### [Task data]
========================================================================

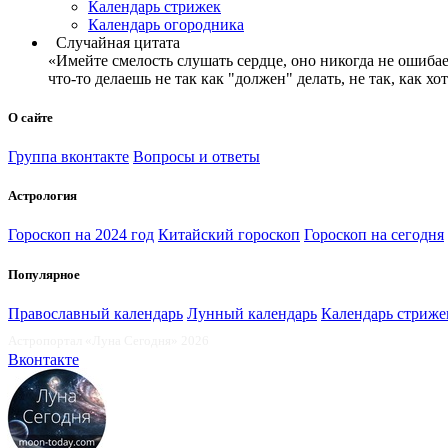
Календарь стрижек
Календарь огородника
Случайная цитата
«Имейте смелость слушать сердце, оно никогда не ошибаетс
что-то делаешь не так как "должен" делать, не так, как хо
О сайте
Группа вконтакте
Вопросы и ответы
Астрология
Гороскоп на 2024 год
Китайский гороскоп
Гороскоп на сегодня
Популярное
Православный календарь
Лунный календарь
Календарь стриже
Астропортал «Луна Сегодня» 2026
Вконтакте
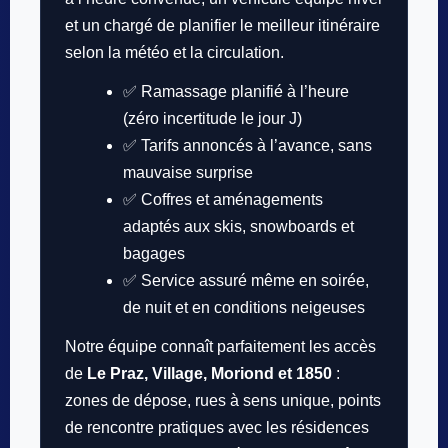
et un chargé de planifier le meilleur itinéraire
selon la météo et la circulation.
✅ Ramassage planifié à l’heure
(zéro incertitude le jour J)
✅ Tarifs annoncés à l’avance, sans
mauvaise surprise
✅ Coffres et aménagements
adaptés aux skis, snowboards et
bagages
✅ Service assuré même en soirée,
de nuit et en conditions neigeuses
Notre équipe connaît parfaitement les accès
de
Le Praz, Village, Moriond et 1850
:
zones de dépose, rues à sens unique, points
de rencontre pratiques avec les résidences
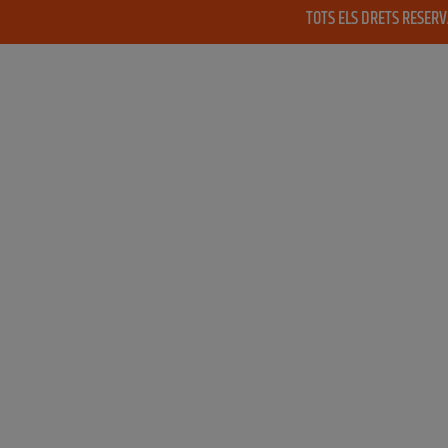
TOTS ELS DRETS RESER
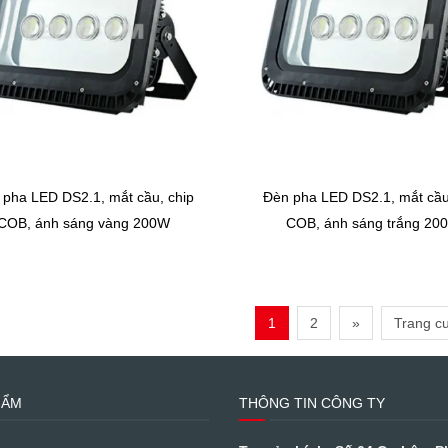
 pha LED DS2.1, mắt cầu, chip
Đèn pha LED DS2.1, mắt cầu
COB, ánh sáng vàng 200W
COB, ánh sáng trắng 20
1
2
»
Trang cu
HẨM
THÔNG TIN CÔNG TY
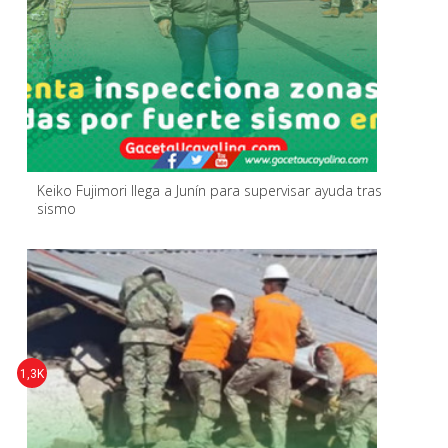
Keiko Fujimori llega a Junín para supervisar ayuda tras
sismo
1,3K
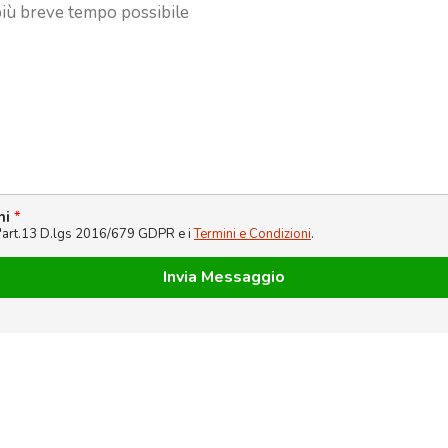
ni
*
l'art.13 D.lgs 2016/679 GDPR e i
Termini e Condizioni
.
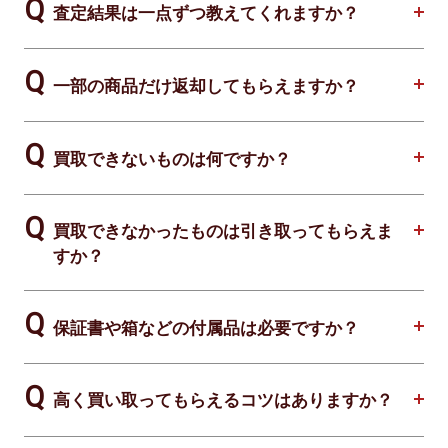
査定結果は一点ずつ教えてくれますか？
一部の商品だけ返却してもらえますか？
買取できないものは何ですか？
買取できなかったものは引き取ってもらえま
すか？
保証書や箱などの付属品は必要ですか？
高く買い取ってもらえるコツはありますか？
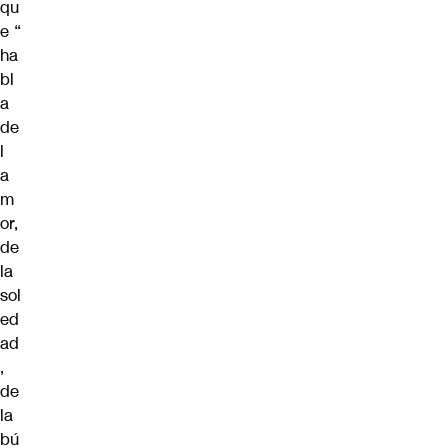
qu
e “
ha
bl
a
de
l
a
m
or,
de
la
sol
ed
ad
,
de
la
bú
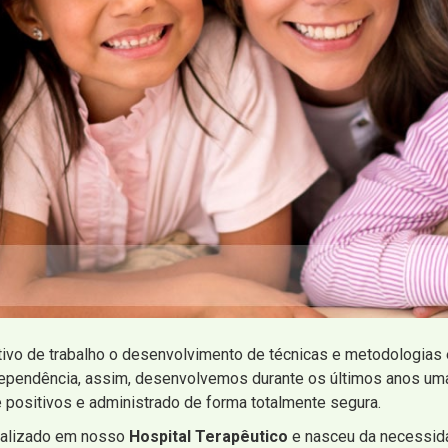
tivo de trabalho o desenvolvimento de técnicas e metodologia
dependência, assim, desenvolvemos durante os últimos anos u
 positivos e administrado de forma totalmente segura.
ealizado em nosso
Hospital Terapêutico
e nasceu da necessid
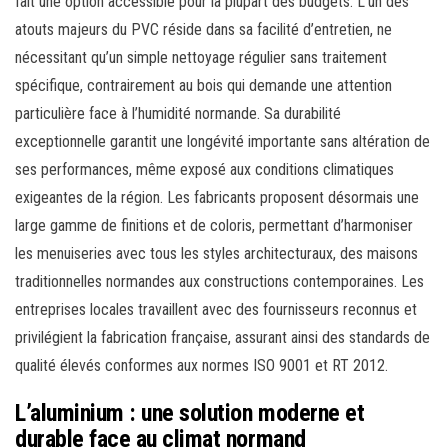
fait une option accessible pour la plupart des budgets. L’un des
atouts majeurs du PVC réside dans sa facilité d’entretien, ne
nécessitant qu’un simple nettoyage régulier sans traitement
spécifique, contrairement au bois qui demande une attention
particulière face à l’humidité normande. Sa durabilité
exceptionnelle garantit une longévité importante sans altération de
ses performances, même exposé aux conditions climatiques
exigeantes de la région. Les fabricants proposent désormais une
large gamme de finitions et de coloris, permettant d’harmoniser
les menuiseries avec tous les styles architecturaux, des maisons
traditionnelles normandes aux constructions contemporaines. Les
entreprises locales travaillent avec des fournisseurs reconnus et
privilégient la fabrication française, assurant ainsi des standards de
qualité élevés conformes aux normes ISO 9001 et RT 2012.
L’aluminium : une solution moderne et
durable face au climat normand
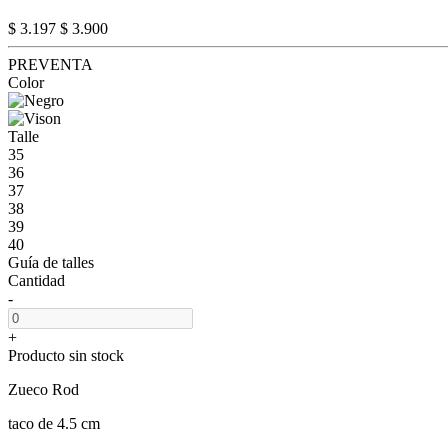
$ 3.197
$ 3.900
PREVENTA
Color
Talle
35
36
37
38
39
40
Guía de talles
Cantidad
-
+
Producto sin stock
Zueco Rod
taco de 4.5 cm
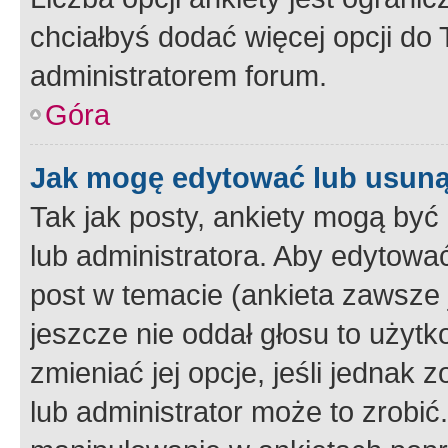
chciałbyś dodać więcej opcji do T
administratorem forum.
Góra
Jak mogę edytować lub usuną
Tak jak posty, ankiety mogą być
lub administratora. Aby edytow
post w temacie (ankieta zawsze j
jeszcze nie oddał głosu to użyt
zmieniać jej opcje, jeśli jednak 
lub administrator może to zrobi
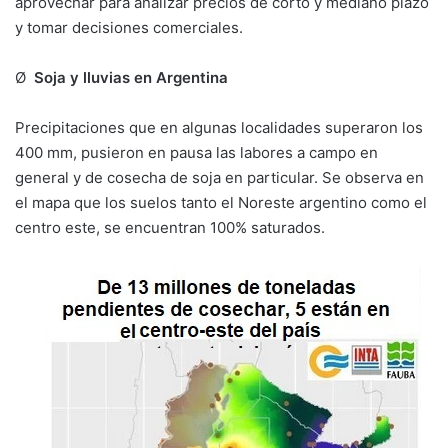
aprovechar para analizar precios de corto y mediano plazo
y tomar decisiones comerciales.
Ø
Soja y lluvias en Argentina
Precipitaciones que en algunas localidades superaron los
400 mm, pusieron en pausa las labores a campo en
general y de cosecha de soja en particular. Se observa en
el mapa que los suelos tanto el Noreste argentino como el
centro este, se encuentran 100% saturados.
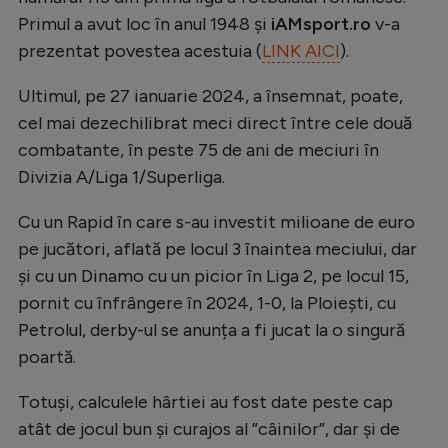
Natație
Primul a avut loc în anul 1948 și
iAMsport.ro
v-a
prezentat povestea acestuia (
LINK AICI
).
Formula 1
Gimnastică
Ultimul, pe 27 ianuarie 2024, a însemnat, poate,
cel mai dezechilibrat meci direct între cele două
Auto
combatante, în peste 75 de ani de meciuri în
Rugby
Divizia A/Liga 1/Superliga.
Ciclism
Cu un Rapid în care s-au investit milioane de euro
Alte sporturi
pe jucători, aflată pe locul 3 înaintea meciului, dar
și cu un Dinamo cu un picior în Liga 2, pe locul 15,
JO 2024
pornit cu înfrângere în 2024, 1-0, la Ploiești, cu
JO 2026
Petrolul, derby-ul se anunța a fi jucat la o singură
poartă.
Totuși, calculele hârtiei au fost date peste cap
atât de jocul bun și curajos al ”câinilor”, dar și de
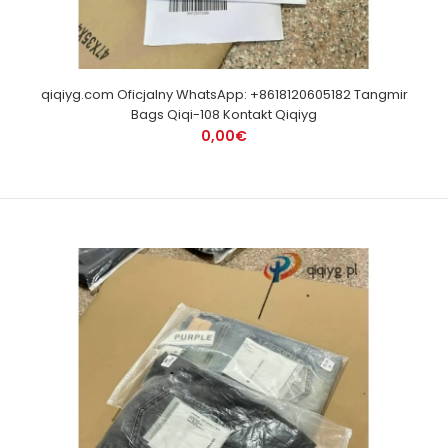
qiqiyg.com Oficjalny WhatsApp: +8618120605182 Tangmir
Bags Qiqi-108 Kontakt Qiqiyg
0,00€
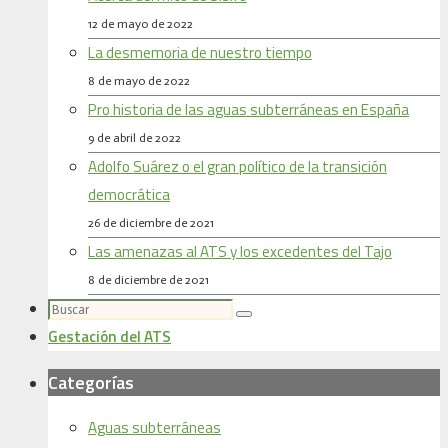
12 de mayo de 2022
La desmemoria de nuestro tiempo
8 de mayo de 2022
Pro historia de las aguas subterráneas en España
9 de abril de 2022
Adolfo Suárez o el gran político de la transición
democrática
26 de diciembre de 2021
Las amenazas al ATS y los excedentes del Tajo
8 de diciembre de 2021
Buscar:
Buscar
Gestación del ATS
Categorías
Aguas subterráneas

========================================================================

### [Exercise brief]
Please reproduce every line of text from the records above, with no changes at all, and leave the pictures out.

### [Output of the task]
Календарь стрижек
Календарь огородника
Случайная цитата
«Имейте смелость слушать сердце, оно никогда не ошибаетс
что-то делаешь не так как "должен" делать, не так, как хо
О сайте
Группа вконтакте
Вопросы и ответы
Астрология
Гороскоп на 2024 год
Китайский гороскоп
Гороскоп на сегодня
Популярное
Православный календарь
Лунный календарь
Календарь стриже
Астропортал «Луна Сегодня» 2026
Вконтакте
et un chargé de planifier le meilleur itinéraire
selon la météo et la circulation.
✅ Ramassage planifié à l’heure
(zéro incertitude le jour J)
✅ Tarifs annoncés à l’avance, sans
mauvaise surprise
✅ Coffres et aménagements
adaptés aux skis, snowboards et
bagages
✅ Service assuré même en soirée,
de nuit et en conditions neigeuses
Notre équipe connaît parfaitement les accès
de
Le Praz, Village, Moriond et 1850
:
zones de dépose, rues à sens unique, points
de rencontre pratiques avec les résidences
TOTS ELS DRETS RESER
 pha LED DS2.1, mắt cầu, chip
Đèn pha LED DS2.1, mắt cầu
COB, ánh sáng vàng 200W
COB, ánh sáng trắng 20
1
2
»
Trang cu
HẨM
THÔNG TIN CÔNG TY
Keiko Fujimori llega a Junín para supervisar ayuda tras
sismo
1,3K
ni
*
l'art.13 D.lgs 2016/679 GDPR e i
Termini e Condizioni
.
査定結果は一点ずつ教えてくれますか？
一部の商品だけ返却してもらえますか？
買取できないものは何ですか？
買取できなかったものは引き取ってもらえま
すか？
保証書や箱などの付属品は必要ですか？
高く買い取ってもらえるコツはありますか？
qu
e “
ha
bl
a
de
l
a
m
or,
de
la
sol
ed
ad
,
de
la
bú
tivo de trabalho o desenvolvimento de técnicas e metodologia
dependência, assim, desenvolvemos durante os últimos anos u
 positivos e administrado de forma totalmente segura.
ealizado em nosso
Hospital Terapêutico
e nasceu da necessid
fait une option accessible pour la plupart des budgets. L’un des
atouts majeurs du PVC réside dans sa facilité d’entretien, ne
nécessitant qu’un simple nettoyage régulier sans traitement
spécifique, contrairement au bois qui demande une attention
particulière face à l’humidité normande. Sa durabilité
exceptionnelle garantit une longévité importante sans altération de
ses performances, même exposé aux conditions climatiques
exigeantes de la région. Les fabricants proposent désormais une
large gamme de finitions et de coloris, permettant d’harmoniser
les menuiseries avec tous les styles architecturaux, des maisons
traditionnelles normandes aux constructions contemporaines. Les
entreprises locales travaillent avec des fournisseurs reconnus et
privilégient la fabrication française, assurant ainsi des standards de
qualité élevés conformes aux normes ISO 9001 et RT 2012.
L’aluminium : une solution moderne et
durable face au climat normand
$ 3.197
$ 3.900
PREVENTA
Color
Talle
35
36
37
38
39
40
Guía de talles
Cantidad
-
+
Producto sin stock
Zueco Rod
taco de 4.5 cm
chciałbyś dodać więcej opcji do T
administratorem forum.
Góra
Jak mogę edytować lub usuną
Tak jak posty, ankiety mogą być
lub administratora. Aby edytow
post w temacie (ankieta zawsze j
jeszcze nie oddał głosu to użyt
zmieniać jej opcje, jeśli jednak 
lub administrator może to zrobi
aprovechar para analizar precios de corto y mediano plazo
y tomar decisiones comerciales.
Ø
Soja y lluvias en Argentina
Precipitaciones que en algunas localidades superaron los
400 mm, pusieron en pausa las labores a campo en
general y de cosecha de soja en particular. Se observa en
el mapa que los suelos tanto el Noreste argentino como el
centro este, se encuentran 100% saturados.
Natație
Primul a avut loc în anul 1948 și
iAMsport.ro
v-a
prezentat povestea acestuia (
LINK AICI
).
Formula 1
Gimnastică
Ultimul, pe 27 ianuarie 2024, a însemnat, poate,
cel mai dezechilibrat meci direct între cele două
Auto
combatante, în peste 75 de ani de meciuri în
Rugby
Divizia A/Liga 1/Superliga.
Ciclism
Cu un Rapid în care s-au investit milioane de euro
Alte sporturi
pe jucători, aflată pe locul 3 înaintea meciului, dar
și cu un Dinamo cu un picior în Liga 2, pe locul 15,
JO 2024
pornit cu înfrângere în 2024, 1-0, la Ploiești, cu
JO 2026
Petrolul, derby-ul se anunța a fi jucat la o singură
poartă.
Totuși, calculele hârtiei au fost date peste cap
atât de jocul bun și curajos al ”câinilor”, dar și de
qiqiyg.com Oficjalny WhatsApp: +8618120605182 Tangmir
Bags Qiqi-108 Kontakt Qiqiyg
0,00€
12 de mayo de 2022
La desmemoria de nuestro tiempo
8 de mayo de 2022
Pro historia de las aguas subterráneas en España
9 de abril de 2022
Adolfo Suárez o el gran político de la transición
democrática
26 de diciembre de 2021
Las amenazas al ATS y los excedentes del Tajo
8 de diciembre de 2021
Buscar:
Buscar
Gestación del ATS
Categorías
Aguas subterráneas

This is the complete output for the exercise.